- [DIRECTIONS]
Drop the images. Copy every line below character for character.

- [DATA EXCERPTS]

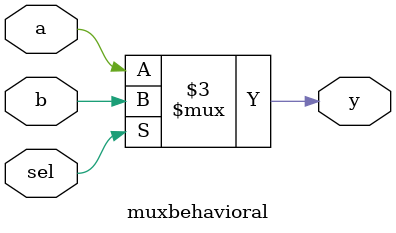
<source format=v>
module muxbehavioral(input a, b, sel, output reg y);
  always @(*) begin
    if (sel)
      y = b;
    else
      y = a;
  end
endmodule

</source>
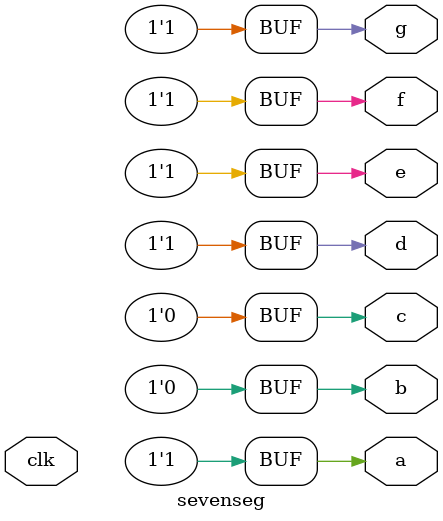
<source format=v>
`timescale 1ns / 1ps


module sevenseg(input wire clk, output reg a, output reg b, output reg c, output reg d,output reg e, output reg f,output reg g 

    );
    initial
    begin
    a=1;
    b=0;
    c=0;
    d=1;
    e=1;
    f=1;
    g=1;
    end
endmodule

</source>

- [RESPONSE AREA]
<source format=v>
module muxbehavioral(input a, b, sel, output reg y);
  always @(*) begin
    if (sel)
      y = b;
    else
      y = a;
  end
endmodule

</source>
<source format=v>
`timescale 1ns / 1ps


module sevenseg(input wire clk, output reg a, output reg b, output reg c, output reg d,output reg e, output reg f,output reg g 

    );
    initial
    begin
    a=1;
    b=0;
    c=0;
    d=1;
    e=1;
    f=1;
    g=1;
    end
endmodule

</source>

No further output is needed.